--- REQUIREMENTS ---
Copy out all of the material below, substituting "vernacular name" for every occurrence of "common name" and leaving everything else as it is.

** Start SUPPLIED MATERIAL **

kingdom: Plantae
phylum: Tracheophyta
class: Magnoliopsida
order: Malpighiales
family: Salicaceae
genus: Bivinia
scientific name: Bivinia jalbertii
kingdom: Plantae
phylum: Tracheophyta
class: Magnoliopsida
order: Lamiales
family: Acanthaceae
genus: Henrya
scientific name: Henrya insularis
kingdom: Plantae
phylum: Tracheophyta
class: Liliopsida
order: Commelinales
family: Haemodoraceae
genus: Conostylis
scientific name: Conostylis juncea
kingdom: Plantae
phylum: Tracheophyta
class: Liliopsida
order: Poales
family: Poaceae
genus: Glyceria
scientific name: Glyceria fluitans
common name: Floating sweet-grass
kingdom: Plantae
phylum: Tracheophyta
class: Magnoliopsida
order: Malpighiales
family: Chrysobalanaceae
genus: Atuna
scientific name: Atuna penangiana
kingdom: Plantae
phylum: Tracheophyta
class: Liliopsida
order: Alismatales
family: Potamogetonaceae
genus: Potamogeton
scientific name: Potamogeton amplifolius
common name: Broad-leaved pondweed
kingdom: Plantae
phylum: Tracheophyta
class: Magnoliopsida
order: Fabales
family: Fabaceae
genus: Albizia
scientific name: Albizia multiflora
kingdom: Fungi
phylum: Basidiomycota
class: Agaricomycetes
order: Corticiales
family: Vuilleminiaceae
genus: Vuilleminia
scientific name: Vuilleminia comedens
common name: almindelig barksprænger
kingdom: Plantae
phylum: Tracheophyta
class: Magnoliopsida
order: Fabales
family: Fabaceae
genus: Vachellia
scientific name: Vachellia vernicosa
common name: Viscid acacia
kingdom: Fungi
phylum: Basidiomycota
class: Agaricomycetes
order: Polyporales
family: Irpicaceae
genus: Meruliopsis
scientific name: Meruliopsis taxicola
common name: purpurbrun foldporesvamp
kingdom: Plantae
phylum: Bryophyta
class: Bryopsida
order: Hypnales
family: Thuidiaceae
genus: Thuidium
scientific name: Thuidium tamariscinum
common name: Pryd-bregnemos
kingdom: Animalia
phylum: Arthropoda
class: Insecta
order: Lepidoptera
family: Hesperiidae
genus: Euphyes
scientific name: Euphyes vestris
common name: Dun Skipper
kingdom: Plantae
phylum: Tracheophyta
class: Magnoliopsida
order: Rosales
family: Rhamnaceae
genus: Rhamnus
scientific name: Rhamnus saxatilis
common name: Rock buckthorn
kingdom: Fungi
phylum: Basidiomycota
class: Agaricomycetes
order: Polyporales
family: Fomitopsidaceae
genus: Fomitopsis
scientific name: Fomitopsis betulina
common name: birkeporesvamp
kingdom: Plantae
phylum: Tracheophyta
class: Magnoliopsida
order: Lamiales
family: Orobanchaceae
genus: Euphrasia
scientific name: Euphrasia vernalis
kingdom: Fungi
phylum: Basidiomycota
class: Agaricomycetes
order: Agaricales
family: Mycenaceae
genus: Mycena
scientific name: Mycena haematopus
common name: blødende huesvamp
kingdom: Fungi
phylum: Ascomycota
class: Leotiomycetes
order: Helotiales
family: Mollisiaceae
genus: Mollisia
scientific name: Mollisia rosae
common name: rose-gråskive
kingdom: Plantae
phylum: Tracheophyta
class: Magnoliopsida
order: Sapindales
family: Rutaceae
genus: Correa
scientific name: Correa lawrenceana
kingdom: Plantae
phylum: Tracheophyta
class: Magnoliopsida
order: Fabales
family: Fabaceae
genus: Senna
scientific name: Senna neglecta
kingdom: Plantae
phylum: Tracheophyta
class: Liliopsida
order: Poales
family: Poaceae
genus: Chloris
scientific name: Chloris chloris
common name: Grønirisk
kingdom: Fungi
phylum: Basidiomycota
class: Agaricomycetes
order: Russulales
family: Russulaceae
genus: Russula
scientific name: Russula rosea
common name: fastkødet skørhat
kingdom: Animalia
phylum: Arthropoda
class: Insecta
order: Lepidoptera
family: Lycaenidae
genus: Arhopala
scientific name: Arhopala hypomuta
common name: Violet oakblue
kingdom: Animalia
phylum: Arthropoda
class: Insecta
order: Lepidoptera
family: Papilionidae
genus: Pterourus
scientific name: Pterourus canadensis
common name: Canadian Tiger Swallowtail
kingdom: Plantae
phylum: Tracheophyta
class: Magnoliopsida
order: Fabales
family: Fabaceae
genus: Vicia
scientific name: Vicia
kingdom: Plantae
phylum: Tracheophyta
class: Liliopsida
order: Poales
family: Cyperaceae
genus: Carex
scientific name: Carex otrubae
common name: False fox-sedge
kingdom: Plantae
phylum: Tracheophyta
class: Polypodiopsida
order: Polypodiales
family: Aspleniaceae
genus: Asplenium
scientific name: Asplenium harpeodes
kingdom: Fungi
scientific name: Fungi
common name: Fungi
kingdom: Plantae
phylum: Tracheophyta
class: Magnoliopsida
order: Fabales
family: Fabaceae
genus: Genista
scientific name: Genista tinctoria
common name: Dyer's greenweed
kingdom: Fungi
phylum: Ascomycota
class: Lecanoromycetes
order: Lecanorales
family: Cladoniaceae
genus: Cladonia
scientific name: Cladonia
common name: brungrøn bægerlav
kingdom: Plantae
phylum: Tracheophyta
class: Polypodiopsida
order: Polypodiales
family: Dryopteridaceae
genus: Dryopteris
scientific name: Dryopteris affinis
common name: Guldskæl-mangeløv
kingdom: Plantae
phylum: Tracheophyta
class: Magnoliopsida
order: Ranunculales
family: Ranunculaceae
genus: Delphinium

** End SUPPLIED MATERIAL **

--- EXERCISE RESULT ---
kingdom: Plantae
phylum: Tracheophyta
class: Magnoliopsida
order: Malpighiales
family: Salicaceae
genus: Bivinia
scientific name: Bivinia jalbertii
kingdom: Plantae
phylum: Tracheophyta
class: Magnoliopsida
order: Lamiales
family: Acanthaceae
genus: Henrya
scientific name: Henrya insularis
kingdom: Plantae
phylum: Tracheophyta
class: Liliopsida
order: Commelinales
family: Haemodoraceae
genus: Conostylis
scientific name: Conostylis juncea
kingdom: Plantae
phylum: Tracheophyta
class: Liliopsida
order: Poales
family: Poaceae
genus: Glyceria
scientific name: Glyceria fluitans
vernacular name: Floating sweet-grass
kingdom: Plantae
phylum: Tracheophyta
class: Magnoliopsida
order: Malpighiales
family: Chrysobalanaceae
genus: Atuna
scientific name: Atuna penangiana
kingdom: Plantae
phylum: Tracheophyta
class: Liliopsida
order: Alismatales
family: Potamogetonaceae
genus: Potamogeton
scientific name: Potamogeton amplifolius
vernacular name: Broad-leaved pondweed
kingdom: Plantae
phylum: Tracheophyta
class: Magnoliopsida
order: Fabales
family: Fabaceae
genus: Albizia
scientific name: Albizia multiflora
kingdom: Fungi
phylum: Basidiomycota
class: Agaricomycetes
order: Corticiales
family: Vuilleminiaceae
genus: Vuilleminia
scientific name: Vuilleminia comedens
vernacular name: almindelig barksprænger
kingdom: Plantae
phylum: Tracheophyta
class: Magnoliopsida
order: Fabales
family: Fabaceae
genus: Vachellia
scientific name: Vachellia vernicosa
vernacular name: Viscid acacia
kingdom: Fungi
phylum: Basidiomycota
class: Agaricomycetes
order: Polyporales
family: Irpicaceae
genus: Meruliopsis
scientific name: Meruliopsis taxicola
vernacular name: purpurbrun foldporesvamp
kingdom: Plantae
phylum: Bryophyta
class: Bryopsida
order: Hypnales
family: Thuidiaceae
genus: Thuidium
scientific name: Thuidium tamariscinum
vernacular name: Pryd-bregnemos
kingdom: Animalia
phylum: Arthropoda
class: Insecta
order: Lepidoptera
family: Hesperiidae
genus: Euphyes
scientific name: Euphyes vestris
vernacular name: Dun Skipper
kingdom: Plantae
phylum: Tracheophyta
class: Magnoliopsida
order: Rosales
family: Rhamnaceae
genus: Rhamnus
scientific name: Rhamnus saxatilis
vernacular name: Rock buckthorn
kingdom: Fungi
phylum: Basidiomycota
class: Agaricomycetes
order: Polyporales
family: Fomitopsidaceae
genus: Fomitopsis
scientific name: Fomitopsis betulina
vernacular name: birkeporesvamp
kingdom: Plantae
phylum: Tracheophyta
class: Magnoliopsida
order: Lamiales
family: Orobanchaceae
genus: Euphrasia
scientific name: Euphrasia vernalis
kingdom: Fungi
phylum: Basidiomycota
class: Agaricomycetes
order: Agaricales
family: Mycenaceae
genus: Mycena
scientific name: Mycena haematopus
vernacular name: blødende huesvamp
kingdom: Fungi
phylum: Ascomycota
class: Leotiomycetes
order: Helotiales
family: Mollisiaceae
genus: Mollisia
scientific name: Mollisia rosae
vernacular name: rose-gråskive
kingdom: Plantae
phylum: Tracheophyta
class: Magnoliopsida
order: Sapindales
family: Rutaceae
genus: Correa
scientific name: Correa lawrenceana
kingdom: Plantae
phylum: Tracheophyta
class: Magnoliopsida
order: Fabales
family: Fabaceae
genus: Senna
scientific name: Senna neglecta
kingdom: Plantae
phylum: Tracheophyta
class: Liliopsida
order: Poales
family: Poaceae
genus: Chloris
scientific name: Chloris chloris
vernacular name: Grønirisk
kingdom: Fungi
phylum: Basidiomycota
class: Agaricomycetes
order: Russulales
family: Russulaceae
genus: Russula
scientific name: Russula rosea
vernacular name: fastkødet skørhat
kingdom: Animalia
phylum: Arthropoda
class: Insecta
order: Lepidoptera
family: Lycaenidae
genus: Arhopala
scientific name: Arhopala hypomuta
vernacular name: Violet oakblue
kingdom: Animalia
phylum: Arthropoda
class: Insecta
order: Lepidoptera
family: Papilionidae
genus: Pterourus
scientific name: Pterourus canadensis
vernacular name: Canadian Tiger Swallowtail
kingdom: Plantae
phylum: Tracheophyta
class: Magnoliopsida
order: Fabales
family: Fabaceae
genus: Vicia
scientific name: Vicia
kingdom: Plantae
phylum: Tracheophyta
class: Liliopsida
order: Poales
family: Cyperaceae
genus: Carex
scientific name: Carex otrubae
vernacular name: False fox-sedge
kingdom: Plantae
phylum: Tracheophyta
class: Polypodiopsida
order: Polypodiales
family: Aspleniaceae
genus: Asplenium
scientific name: Asplenium harpeodes
kingdom: Fungi
scientific name: Fungi
vernacular name: Fungi
kingdom: Plantae
phylum: Tracheophyta
class: Magnoliopsida
order: Fabales
family: Fabaceae
genus: Genista
scientific name: Genista tinctoria
vernacular name: Dyer's greenweed
kingdom: Fungi
phylum: Ascomycota
class: Lecanoromycetes
order: Lecanorales
family: Cladoniaceae
genus: Cladonia
scientific name: Cladonia
vernacular name: brungrøn bægerlav
kingdom: Plantae
phylum: Tracheophyta
class: Polypodiopsida
order: Polypodiales
family: Dryopteridaceae
genus: Dryopteris
scientific name: Dryopteris affinis
vernacular name: Guldskæl-mangeløv
kingdom: Plantae
phylum: Tracheophyta
class: Magnoliopsida
order: Ranunculales
family: Ranunculaceae
genus: Delphinium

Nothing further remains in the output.